Segment Start: Records for this task

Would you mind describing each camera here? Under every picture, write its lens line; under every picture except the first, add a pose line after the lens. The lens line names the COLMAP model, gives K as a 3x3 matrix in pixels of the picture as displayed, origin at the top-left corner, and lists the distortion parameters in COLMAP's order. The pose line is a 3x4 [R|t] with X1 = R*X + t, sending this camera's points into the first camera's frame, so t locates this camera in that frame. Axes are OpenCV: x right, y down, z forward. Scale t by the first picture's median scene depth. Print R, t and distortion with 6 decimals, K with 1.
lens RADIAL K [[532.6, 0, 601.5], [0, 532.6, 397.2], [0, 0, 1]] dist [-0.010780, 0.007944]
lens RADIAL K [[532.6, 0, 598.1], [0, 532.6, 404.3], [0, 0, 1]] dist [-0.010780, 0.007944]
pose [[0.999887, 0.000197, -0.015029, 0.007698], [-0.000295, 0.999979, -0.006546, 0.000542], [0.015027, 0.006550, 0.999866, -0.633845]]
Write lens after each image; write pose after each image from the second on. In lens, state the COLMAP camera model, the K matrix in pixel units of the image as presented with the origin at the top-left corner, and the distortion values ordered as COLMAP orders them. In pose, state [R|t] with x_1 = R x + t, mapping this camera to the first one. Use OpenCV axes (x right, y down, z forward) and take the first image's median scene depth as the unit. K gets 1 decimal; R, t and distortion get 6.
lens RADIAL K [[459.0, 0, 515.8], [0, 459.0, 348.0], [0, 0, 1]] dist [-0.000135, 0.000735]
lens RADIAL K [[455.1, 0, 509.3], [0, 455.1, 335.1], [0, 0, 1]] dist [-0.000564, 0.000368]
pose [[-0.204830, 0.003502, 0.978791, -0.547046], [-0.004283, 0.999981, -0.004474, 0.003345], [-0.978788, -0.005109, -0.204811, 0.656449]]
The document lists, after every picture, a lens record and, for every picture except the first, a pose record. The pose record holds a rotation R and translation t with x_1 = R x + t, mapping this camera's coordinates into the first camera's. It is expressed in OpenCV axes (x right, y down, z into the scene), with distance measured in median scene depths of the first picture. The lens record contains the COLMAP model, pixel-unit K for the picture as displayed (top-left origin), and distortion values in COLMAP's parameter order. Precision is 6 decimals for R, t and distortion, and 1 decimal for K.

Segment End: Records for this task

- Instructions for the task: Using the material above, please reproduce each line exactly.

- Answer below:
Would you mind describing each camera here? Under every picture, write its lens line; under every picture except the first, add a pose line after the lens. The lens line names the COLMAP model, gives K as a 3x3 matrix in pixels of the picture as displayed, origin at the top-left corner, and lists the distortion parameters in COLMAP's order. The pose line is a 3x4 [R|t] with X1 = R*X + t, sending this camera's points into the first camera's frame, so t locates this camera in that frame. Axes are OpenCV: x right, y down, z forward. Scale t by the first picture's median scene depth. Print R, t and distortion with 6 decimals, K with 1.
lens RADIAL K [[532.6, 0, 601.5], [0, 532.6, 397.2], [0, 0, 1]] dist [-0.010780, 0.007944]
lens RADIAL K [[532.6, 0, 598.1], [0, 532.6, 404.3], [0, 0, 1]] dist [-0.010780, 0.007944]
pose [[0.999887, 0.000197, -0.015029, 0.007698], [-0.000295, 0.999979, -0.006546, 0.000542], [0.015027, 0.006550, 0.999866, -0.633845]]
Write lens after each image; write pose after each image from the second on. In lens, state the COLMAP camera model, the K matrix in pixel units of the image as presented with the origin at the top-left corner, and the distortion values ordered as COLMAP orders them. In pose, state [R|t] with x_1 = R x + t, mapping this camera to the first one. Use OpenCV axes (x right, y down, z forward) and take the first image's median scene depth as the unit. K gets 1 decimal; R, t and distortion get 6.
lens RADIAL K [[459.0, 0, 515.8], [0, 459.0, 348.0], [0, 0, 1]] dist [-0.000135, 0.000735]
lens RADIAL K [[455.1, 0, 509.3], [0, 455.1, 335.1], [0, 0, 1]] dist [-0.000564, 0.000368]
pose [[-0.204830, 0.003502, 0.978791, -0.547046], [-0.004283, 0.999981, -0.004474, 0.003345], [-0.978788, -0.005109, -0.204811, 0.656449]]
The document lists, after every picture, a lens record and, for every picture except the first, a pose record. The pose record holds a rotation R and translation t with x_1 = R x + t, mapping this camera's coordinates into the first camera's. It is expressed in OpenCV axes (x right, y down, z into the scene), with distance measured in median scene depths of the first picture. The lens record contains the COLMAP model, pixel-unit K for the picture as displayed (top-left origin), and distortion values in COLMAP's parameter order. Precision is 6 decimals for R, t and distortion, and 1 decimal for K.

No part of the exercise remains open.